▸ Work order 1:
Could you output the passage on interleaved and blocked training word for word, from "If this principle" to "contrast and no-contrast."?

▸ Source passage:
.....

Thus, GPC regularities would need to be grouped into smaller sets in order to implement a blocked design. But what sort of sets were optimal? Recent theoretical work on interleaving indicates that the principle of “contrast” may underlie the benefits of interleaving. That is, students benefit from interleaving different materials (e.g., in this case, GPC regularities) on successive trials because it gives them the opportunity to determine what factors distinguish or contrast them (Carvalho & Goldstone, 2014, 2015; Rohrer et al., 2015). Whereas blocked presentation can help learners identify the defining characteristics for a given GPC, interleaved can promote learning of the features which distinguish categories or GPC regularities. In retrospect, this is consistent with our previous study (Roembke et al., submitted) in which overlap among the letters in a set of GPC regularities led to greater learning. Children need to learn that an A maps onto a different phoneme if it is paired with E (e.g., EA) than when paired with an I (AI). Presenting overlapping vowels within a block offers the opportunity to see the same letters in different configurations on adjacent trials.

If this principle is right, then there may be ways to harness contrast, even within blocked conditions, when blocks contain two GPC rules (to avoid the problems with training only one). The contrast principle predicts that pairing overlapping vowels like OA and EA (which creates opportunities for contrast) would lead to better learning than blocked training with GPCs with no overlap (EA and OI). Thus, we compared interleaved training to two forms of blocking: contrast and no-contrast.

In the current study, students were trained on six GPC regularities (OI, EA, AI, OO, OU, OA). In the interleaved condition, all six were presented simultaneously in a block of trials. In the blocked/contrast condition, GPCs were presented in pairs with a block, and pairs were constructed to maximize overlap among the vowels (e.g., OI with AI; EA with OA, etc.); in the blocked/no-contrast condition, GPCs were also trained in pairs within a block, but the pairings minimized overlap (OI with EA; AI with OO). These three blocking conditions were crossed with consonant variability/similarity). The design followed our previous studies. There were two days of pre-test with a fixed number of trials on each day followed by 3–7 days of training. Here, students worked for 20 minutes a day to complete 432 trials (over as many days as it took). Next, there was a post-test, and 1–2 weeks later a retention test. Importantly, all children learned the same GPC regularities, and the pre-/post-/retention tests were identical for all six conditions.

.....

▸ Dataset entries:
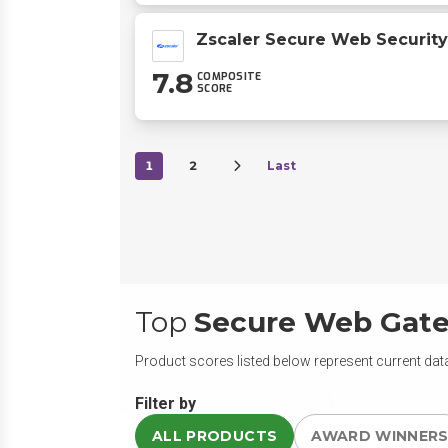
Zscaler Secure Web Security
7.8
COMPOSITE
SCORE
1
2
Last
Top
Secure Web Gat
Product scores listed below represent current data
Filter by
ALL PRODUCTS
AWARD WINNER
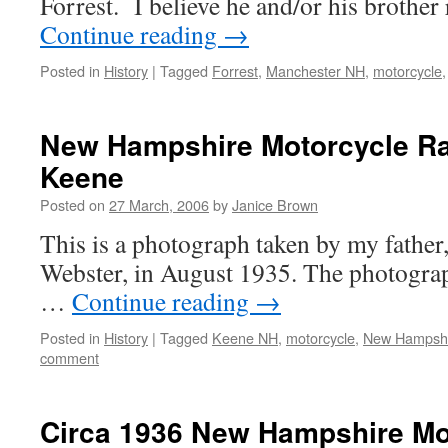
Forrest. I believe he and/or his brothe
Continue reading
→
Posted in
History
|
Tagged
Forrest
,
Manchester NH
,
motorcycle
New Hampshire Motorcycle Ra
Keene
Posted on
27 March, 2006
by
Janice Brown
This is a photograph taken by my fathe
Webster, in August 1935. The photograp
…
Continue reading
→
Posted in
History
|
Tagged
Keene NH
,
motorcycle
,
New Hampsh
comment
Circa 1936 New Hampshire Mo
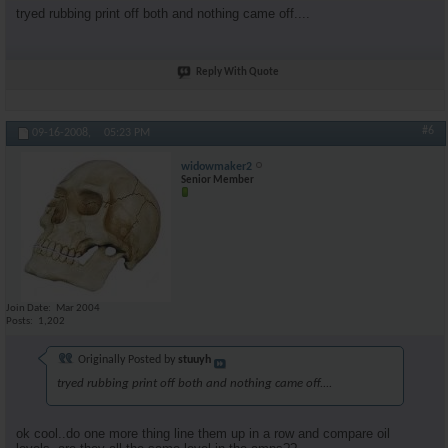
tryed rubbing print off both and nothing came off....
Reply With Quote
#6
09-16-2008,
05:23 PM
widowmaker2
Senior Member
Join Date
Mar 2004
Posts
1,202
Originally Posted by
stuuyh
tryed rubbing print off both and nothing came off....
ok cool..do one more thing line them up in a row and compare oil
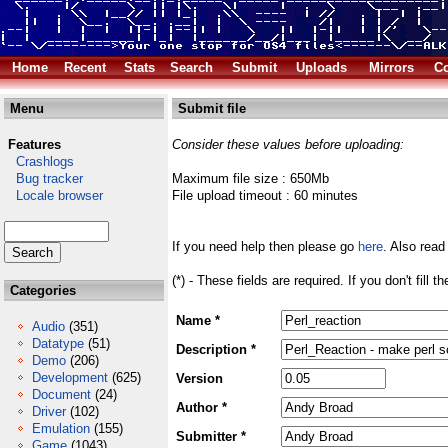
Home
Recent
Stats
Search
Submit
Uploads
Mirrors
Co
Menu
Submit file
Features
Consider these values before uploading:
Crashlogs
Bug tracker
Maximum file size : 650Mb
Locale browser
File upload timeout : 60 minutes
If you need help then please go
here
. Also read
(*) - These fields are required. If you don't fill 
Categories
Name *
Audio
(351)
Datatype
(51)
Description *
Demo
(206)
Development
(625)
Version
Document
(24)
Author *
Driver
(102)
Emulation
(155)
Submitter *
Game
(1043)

.....

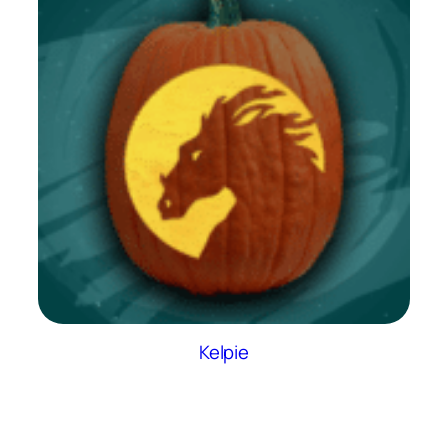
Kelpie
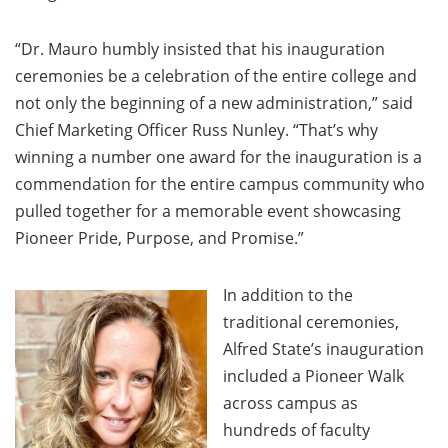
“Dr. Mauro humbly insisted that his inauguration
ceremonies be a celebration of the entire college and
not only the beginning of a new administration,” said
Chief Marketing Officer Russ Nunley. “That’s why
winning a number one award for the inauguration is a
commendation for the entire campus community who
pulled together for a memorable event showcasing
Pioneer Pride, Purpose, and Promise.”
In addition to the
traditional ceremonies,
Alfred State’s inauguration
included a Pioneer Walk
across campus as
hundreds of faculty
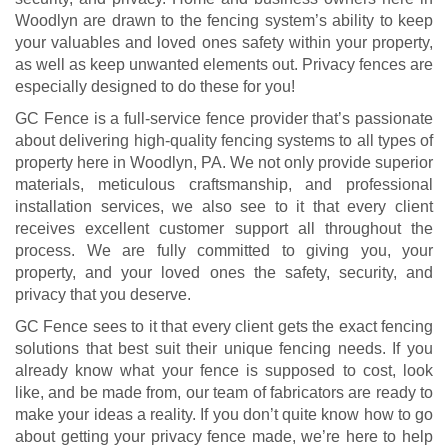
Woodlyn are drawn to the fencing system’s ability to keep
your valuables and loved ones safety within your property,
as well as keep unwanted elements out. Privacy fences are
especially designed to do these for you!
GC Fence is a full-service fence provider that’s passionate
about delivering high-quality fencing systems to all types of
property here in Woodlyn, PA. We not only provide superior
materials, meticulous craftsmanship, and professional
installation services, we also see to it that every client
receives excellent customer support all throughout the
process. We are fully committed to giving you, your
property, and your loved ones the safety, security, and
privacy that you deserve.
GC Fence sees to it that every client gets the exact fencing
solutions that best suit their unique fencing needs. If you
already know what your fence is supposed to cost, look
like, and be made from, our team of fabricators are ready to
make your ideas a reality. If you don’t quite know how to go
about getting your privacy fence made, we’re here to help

.....

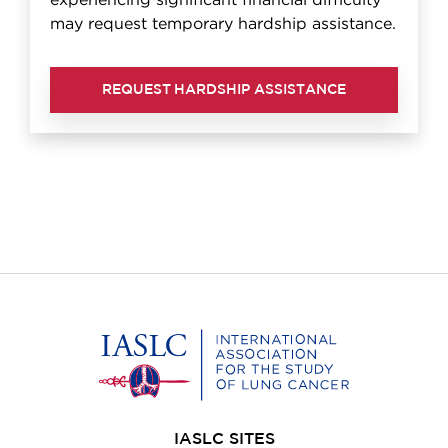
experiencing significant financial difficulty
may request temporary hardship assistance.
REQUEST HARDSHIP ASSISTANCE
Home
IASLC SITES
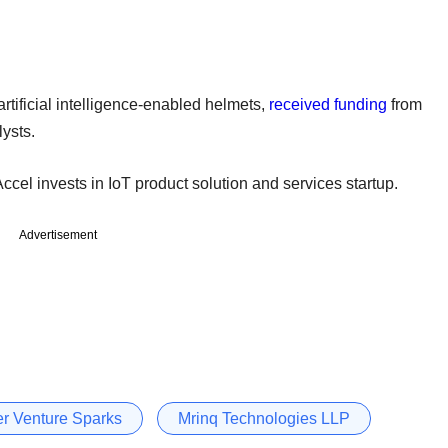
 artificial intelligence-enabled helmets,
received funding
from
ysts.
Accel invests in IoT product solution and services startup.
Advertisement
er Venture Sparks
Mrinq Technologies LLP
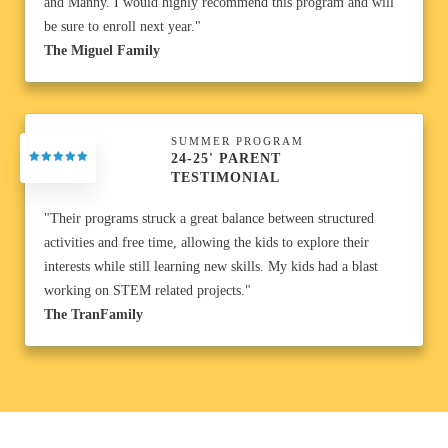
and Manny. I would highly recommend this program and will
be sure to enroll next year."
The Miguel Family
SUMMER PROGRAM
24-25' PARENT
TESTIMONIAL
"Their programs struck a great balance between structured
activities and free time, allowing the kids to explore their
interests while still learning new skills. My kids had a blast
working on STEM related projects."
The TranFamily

.....

▸ Work order 2:
Return, unchanged, the lines of the records from the line with "Woodlyn are drawn" to the line with "about getting your", including both of those lines.

▸ Output 1:
If this principle is right, then there may be ways to harness contrast, even within blocked conditions, when blocks contain two GPC rules (to avoid the problems with training only one). The contrast principle predicts that pairing overlapping vowels like OA and EA (which creates opportunities for contrast) would lead to better learning than blocked training with GPCs with no overlap (EA and OI). Thus, we compared interleaved training to two forms of blocking: contrast and no-contrast.

▸ Output 2:
Woodlyn are drawn to the fencing system’s ability to keep
your valuables and loved ones safety within your property,
as well as keep unwanted elements out. Privacy fences are
especially designed to do these for you!
GC Fence is a full-service fence provider that’s passionate
about delivering high-quality fencing systems to all types of
property here in Woodlyn, PA. We not only provide superior
materials, meticulous craftsmanship, and professional
installation services, we also see to it that every client
receives excellent customer support all throughout the
process. We are fully committed to giving you, your
property, and your loved ones the safety, security, and
privacy that you deserve.
GC Fence sees to it that every client gets the exact fencing
solutions that best suit their unique fencing needs. If you
already know what your fence is supposed to cost, look
like, and be made from, our team of fabricators are ready to
make your ideas a reality. If you don’t quite know how to go
about getting your privacy fence made, we’re here to help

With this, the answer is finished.